Due to Spin's heavy use of WASI and the component model, languages that have first party support in the WIT bindings generator (https://github.com/bytecodealliance/wit-bindgen) are the easiest to implement, followed by languages that can be built on top of the support for those with first party support.

For example, the JavaScript support is built by embedding QuickJS (in particular, Shopify's Javy project — https://github.com/fermyon/spin-js-sdk), which then uses the Rust SDK. (As a side note for the JS support — adapting QuickJS has been extremely helpful in getting JS support out; however, we are in the process of rebuilding the JS runtime using SpiderMonkey (with which a few people on the team have significant experience) and JCO (https://github.com/bytecodealliance/jco), and the web platform compatibility makes it a significantly better proposition for things like 3rd party dependencies).

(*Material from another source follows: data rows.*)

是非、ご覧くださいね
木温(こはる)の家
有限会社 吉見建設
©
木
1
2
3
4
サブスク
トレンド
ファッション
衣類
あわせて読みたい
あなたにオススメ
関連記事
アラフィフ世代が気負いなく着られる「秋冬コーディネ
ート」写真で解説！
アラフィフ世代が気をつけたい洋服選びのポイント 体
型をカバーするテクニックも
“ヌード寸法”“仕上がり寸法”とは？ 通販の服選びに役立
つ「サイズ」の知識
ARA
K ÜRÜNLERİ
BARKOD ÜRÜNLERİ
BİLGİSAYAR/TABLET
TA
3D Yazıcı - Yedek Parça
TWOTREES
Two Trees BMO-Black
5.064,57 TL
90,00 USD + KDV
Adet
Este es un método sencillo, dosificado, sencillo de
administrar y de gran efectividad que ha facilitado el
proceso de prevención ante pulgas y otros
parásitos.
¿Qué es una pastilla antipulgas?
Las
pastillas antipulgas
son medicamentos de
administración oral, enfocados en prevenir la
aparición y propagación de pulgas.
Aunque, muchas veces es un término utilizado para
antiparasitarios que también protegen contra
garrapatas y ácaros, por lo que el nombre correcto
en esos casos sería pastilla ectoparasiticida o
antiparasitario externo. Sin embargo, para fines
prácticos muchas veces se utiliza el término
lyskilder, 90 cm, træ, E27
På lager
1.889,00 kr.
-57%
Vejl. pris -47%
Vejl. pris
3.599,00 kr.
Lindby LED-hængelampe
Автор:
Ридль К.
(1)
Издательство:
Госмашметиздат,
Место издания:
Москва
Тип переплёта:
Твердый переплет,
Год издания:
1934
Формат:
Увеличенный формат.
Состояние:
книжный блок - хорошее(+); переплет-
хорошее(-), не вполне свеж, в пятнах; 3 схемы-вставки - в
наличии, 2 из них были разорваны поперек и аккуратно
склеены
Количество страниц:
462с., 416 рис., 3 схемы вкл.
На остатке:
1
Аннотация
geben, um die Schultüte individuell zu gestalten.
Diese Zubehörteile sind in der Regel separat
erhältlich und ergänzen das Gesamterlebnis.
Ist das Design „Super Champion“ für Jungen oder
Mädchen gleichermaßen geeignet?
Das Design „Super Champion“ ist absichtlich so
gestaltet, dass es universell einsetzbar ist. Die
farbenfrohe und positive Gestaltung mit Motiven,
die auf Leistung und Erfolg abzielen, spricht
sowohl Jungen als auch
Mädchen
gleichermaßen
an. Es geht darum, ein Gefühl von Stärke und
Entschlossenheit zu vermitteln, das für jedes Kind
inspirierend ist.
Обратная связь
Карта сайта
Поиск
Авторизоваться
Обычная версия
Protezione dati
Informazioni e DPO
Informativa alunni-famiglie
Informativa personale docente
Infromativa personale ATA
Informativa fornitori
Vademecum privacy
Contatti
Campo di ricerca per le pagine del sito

C# is an interesting one — the .NET team at Microsoft (and in particular Steve Sanderson from that team) has been making tremendous progress in ahead-of-time compilation for .NET and generating Wasm and WASI compatible binaries (as opposed to their initial approach on Blazor), and experimenting with that led us to build support for Spin as well.

Finally, we do a lot to support other popular languages and their Wasm support — two examples: Python (https://github.com/bytecodealliance/componentize-py) and Java / TeaVM (https://github.com/fermyon/teavm-wasi), for which we haven't fully integrated Spin support, but we hope to get there soon.

I hope this explains a bit our process on language support, happy to expand on any point here. Enjoy your weekend!
matei_radu
·3년 전·discuss
Hi, everyone, I'm one of the Spin maintainers.

We're really excited about the new release, happy to answer questions about it!